Uitkeringsgerechtigden afschrijven voor de arbeidsmarkt, dat is afgelopen in Oude IJsselstreek, Zutphen en Molenlanden. Ook hanteren ze niet langer labels als ‘arbeidsongeschikt’, ‘NUG’ger’ of ‘verstandelijk beperkt’. De drie genoemde gemeenten ondersteunen inwoners met en zonder uitkering of indicatie. Hun wensen zijn het vertrekpunt, niet de wet- en regelgeving.
Moeilijke persoonlijke omstandigheden
‘We gaan in zee met iedereen die iets wil doen,’ zegt Jan-Peter van Zoelen, beleidsadviseur in Molenlanden. ‘Van schoolverlaters en inwoners met een verstandelijke beperking tot vluchtelingen. Vaak gaat het om mensen zonder veel eigenwaarde die leven in moeilijke persoonlijke omstandigheden, zoals verslaving, ziekte, psychische problemen, schulden of een detentieverleden.’

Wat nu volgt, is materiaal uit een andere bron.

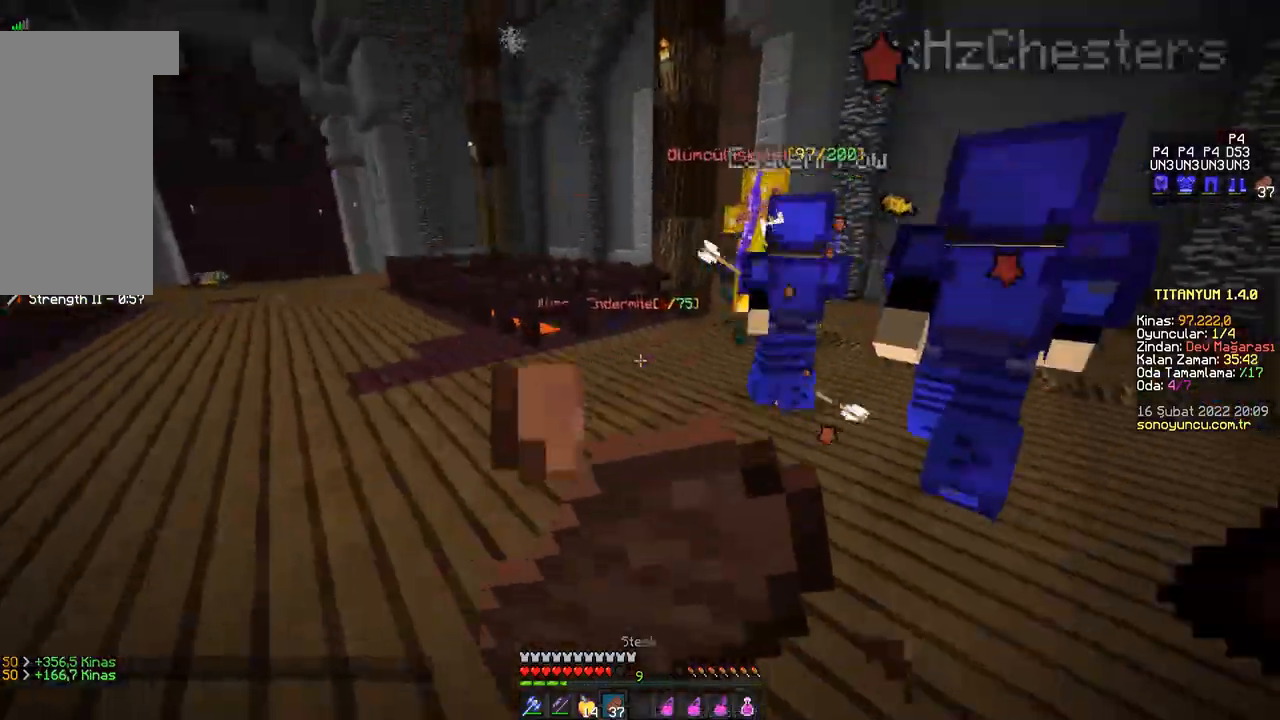
{"keys": ["d", "w"], "mouse": ["left"], "events": [[17, "d", "down"], [134, "d", "up"], [234, "mouse_right", "up"], [234, "space", "down"], [284, "space", "up"], [384, "d", "down"], [384, "mouse_left", "down"], [417, "mouse_left", "up"], [451, "mouse_left", "down"], [467, "mouse_left", "up"], [501, "mouse_left", "down"]]}
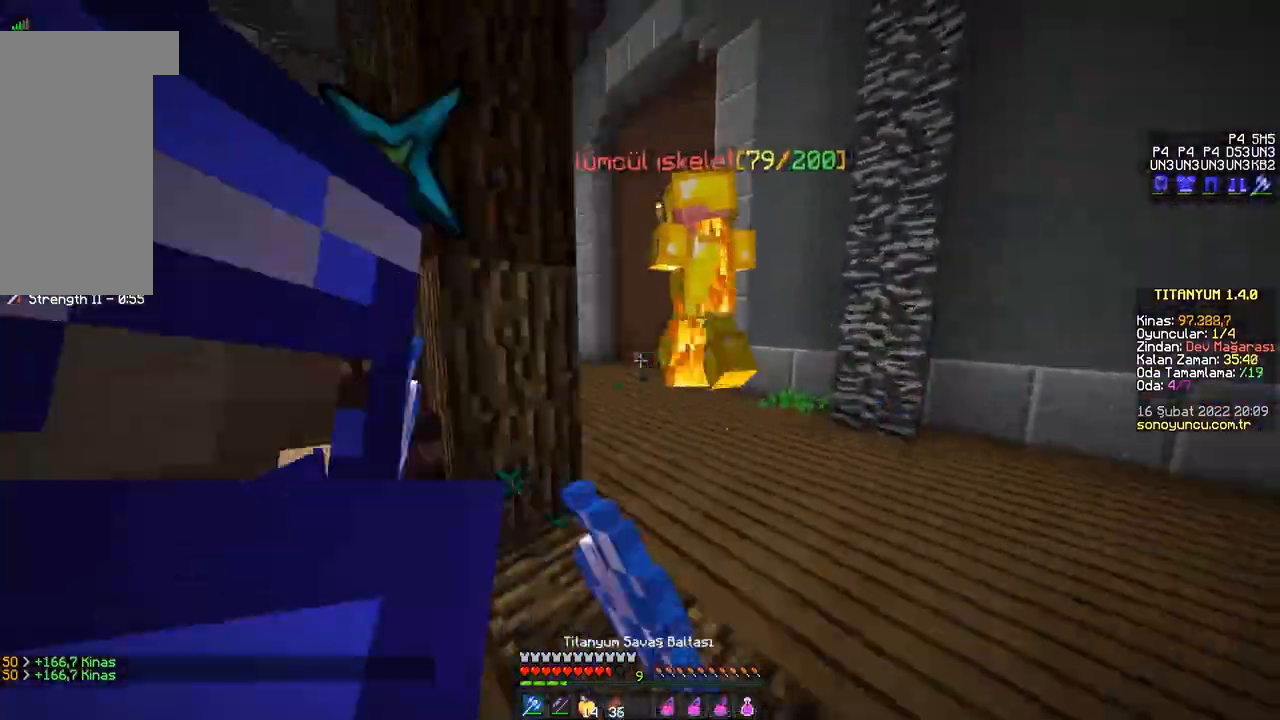
{"keys": ["w"], "mouse": ["left"], "events": [[16, "d", "up"], [33, "mouse_left", "up"], [50, "mouse_left", "down"], [83, "mouse_left", "up"], [100, "mouse_left", "down"], [133, "mouse_left", "up"], [183, "mouse_left", "down"], [200, "mouse_left", "up"], [217, "mouse_left", "down"], [250, "mouse_left", "up"], [267, "mouse_left", "down"], [300, "mouse_left", "up"], [317, "mouse_left", "down"], [350, "mouse_left", "up"], [384, "mouse_left", "down"], [400, "mouse_left", "up"], [434, "mouse_left", "down"], [450, "mouse_left", "up"], [467, "mouse_left", "down"]]}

Van Zoelen is een van de drijvende krachten achter participatietraject ‘Jij bent in Beeld’, dat in 2017 startte als pilot in de Zuid-Hollandse gemeente Molenlanden (op 1 januari 2019 ontstaan uit een fusie van Molenwaard en Giessenlanden; de gemeente telde op 31 januari 2022 44.660 inwoners). Tot eind 2021 doorliepen 171 Molenlanders het traject, dat plaatsvindt in het plaatselijke multifunctioneel gebouw Pand 83. Zorgaanbieder Philadelphia begeleidt de participatietrajecten in opdracht van de gemeente.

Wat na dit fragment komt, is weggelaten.